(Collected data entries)
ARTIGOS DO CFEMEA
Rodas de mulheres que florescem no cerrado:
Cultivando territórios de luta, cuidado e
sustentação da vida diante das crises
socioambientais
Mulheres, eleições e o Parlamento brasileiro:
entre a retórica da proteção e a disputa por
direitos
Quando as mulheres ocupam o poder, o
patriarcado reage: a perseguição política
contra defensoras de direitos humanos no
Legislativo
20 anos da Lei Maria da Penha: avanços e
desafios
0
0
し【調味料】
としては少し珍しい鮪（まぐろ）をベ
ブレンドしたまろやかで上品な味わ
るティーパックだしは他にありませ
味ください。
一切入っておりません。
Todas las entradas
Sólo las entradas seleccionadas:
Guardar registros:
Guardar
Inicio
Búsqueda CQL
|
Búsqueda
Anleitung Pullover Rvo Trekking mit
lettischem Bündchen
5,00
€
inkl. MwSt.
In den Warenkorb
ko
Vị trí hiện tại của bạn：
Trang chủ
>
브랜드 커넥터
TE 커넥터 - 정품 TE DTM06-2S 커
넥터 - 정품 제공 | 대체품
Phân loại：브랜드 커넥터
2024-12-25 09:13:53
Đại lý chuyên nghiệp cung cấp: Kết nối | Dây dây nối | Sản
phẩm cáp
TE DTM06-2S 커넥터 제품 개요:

--

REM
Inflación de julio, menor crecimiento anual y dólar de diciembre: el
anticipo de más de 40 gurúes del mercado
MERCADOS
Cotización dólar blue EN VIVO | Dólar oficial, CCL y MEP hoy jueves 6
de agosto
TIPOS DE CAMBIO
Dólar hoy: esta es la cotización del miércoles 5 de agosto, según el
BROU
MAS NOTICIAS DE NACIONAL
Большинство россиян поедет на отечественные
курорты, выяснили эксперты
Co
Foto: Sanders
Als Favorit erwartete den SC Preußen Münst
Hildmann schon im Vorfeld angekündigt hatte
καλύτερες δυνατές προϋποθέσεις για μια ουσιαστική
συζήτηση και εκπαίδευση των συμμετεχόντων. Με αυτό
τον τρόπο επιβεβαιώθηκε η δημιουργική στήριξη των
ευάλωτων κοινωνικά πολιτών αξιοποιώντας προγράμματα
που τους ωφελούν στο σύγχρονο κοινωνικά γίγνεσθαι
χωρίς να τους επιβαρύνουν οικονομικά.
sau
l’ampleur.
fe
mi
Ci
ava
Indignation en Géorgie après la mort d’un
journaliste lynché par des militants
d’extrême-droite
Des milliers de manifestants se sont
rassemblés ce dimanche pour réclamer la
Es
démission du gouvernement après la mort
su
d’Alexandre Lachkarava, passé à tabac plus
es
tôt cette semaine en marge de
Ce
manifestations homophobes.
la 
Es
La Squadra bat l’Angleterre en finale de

## Written task
All lines with the word "κοινωνικά" need to be copied from the data above.

## Finished task
ευάλωτων κοινωνικά πολιτών αξιοποιώντας προγράμματα
που τους ωφελούν στο σύγχρονο κοινωνικά γίγνεσθαι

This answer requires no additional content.